── Input

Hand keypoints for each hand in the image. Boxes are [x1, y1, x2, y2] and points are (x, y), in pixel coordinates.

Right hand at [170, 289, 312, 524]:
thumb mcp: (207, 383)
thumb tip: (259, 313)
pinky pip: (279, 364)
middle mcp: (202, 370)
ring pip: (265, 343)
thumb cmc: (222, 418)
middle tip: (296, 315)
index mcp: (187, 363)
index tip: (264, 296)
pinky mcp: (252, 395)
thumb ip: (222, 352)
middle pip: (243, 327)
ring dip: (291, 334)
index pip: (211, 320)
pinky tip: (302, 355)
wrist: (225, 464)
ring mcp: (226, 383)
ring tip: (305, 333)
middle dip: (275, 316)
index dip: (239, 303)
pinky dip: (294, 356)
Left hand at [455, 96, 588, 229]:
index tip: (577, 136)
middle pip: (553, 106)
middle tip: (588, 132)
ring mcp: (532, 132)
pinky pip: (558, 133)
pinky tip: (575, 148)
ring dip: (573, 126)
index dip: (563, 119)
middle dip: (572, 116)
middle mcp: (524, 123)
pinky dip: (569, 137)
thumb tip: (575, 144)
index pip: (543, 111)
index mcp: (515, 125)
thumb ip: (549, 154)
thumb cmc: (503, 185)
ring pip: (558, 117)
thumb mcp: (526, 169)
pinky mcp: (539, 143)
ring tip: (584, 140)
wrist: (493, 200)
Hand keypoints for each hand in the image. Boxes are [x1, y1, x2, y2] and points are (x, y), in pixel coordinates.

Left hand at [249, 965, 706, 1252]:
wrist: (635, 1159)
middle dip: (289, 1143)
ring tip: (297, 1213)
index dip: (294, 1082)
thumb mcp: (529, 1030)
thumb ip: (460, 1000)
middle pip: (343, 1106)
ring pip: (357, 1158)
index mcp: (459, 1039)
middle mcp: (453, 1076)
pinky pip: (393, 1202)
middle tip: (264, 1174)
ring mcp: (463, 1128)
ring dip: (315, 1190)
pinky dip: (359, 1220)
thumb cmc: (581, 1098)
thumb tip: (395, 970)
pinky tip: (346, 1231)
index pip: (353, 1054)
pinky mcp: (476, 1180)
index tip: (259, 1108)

────

Work order –
Beginning at the top of the records above, transcribe each line exactly up to and including the line that holds "middle pip: (553, 106)".

Exercise result –
Hand keypoints for each hand in the image. Boxes are [x1, y1, x2, y2] and points are (x, y), in pixel coordinates.

Right hand at [170, 289, 312, 524]:
thumb mcp: (207, 383)
thumb tip: (259, 313)
pinky pip: (279, 364)
middle mcp: (202, 370)
ring pip: (265, 343)
thumb cmc: (222, 418)
middle tip: (296, 315)
index mcp: (187, 363)
index tip: (264, 296)
pinky mcp: (252, 395)
thumb ip: (222, 352)
middle pip: (243, 327)
ring dip: (291, 334)
index pip: (211, 320)
pinky tip: (302, 355)
wrist: (225, 464)
ring mcp: (226, 383)
ring tip: (305, 333)
middle dip: (275, 316)
index dip: (239, 303)
pinky dip: (294, 356)
Left hand at [455, 96, 588, 229]:
index tip: (577, 136)
middle pip: (553, 106)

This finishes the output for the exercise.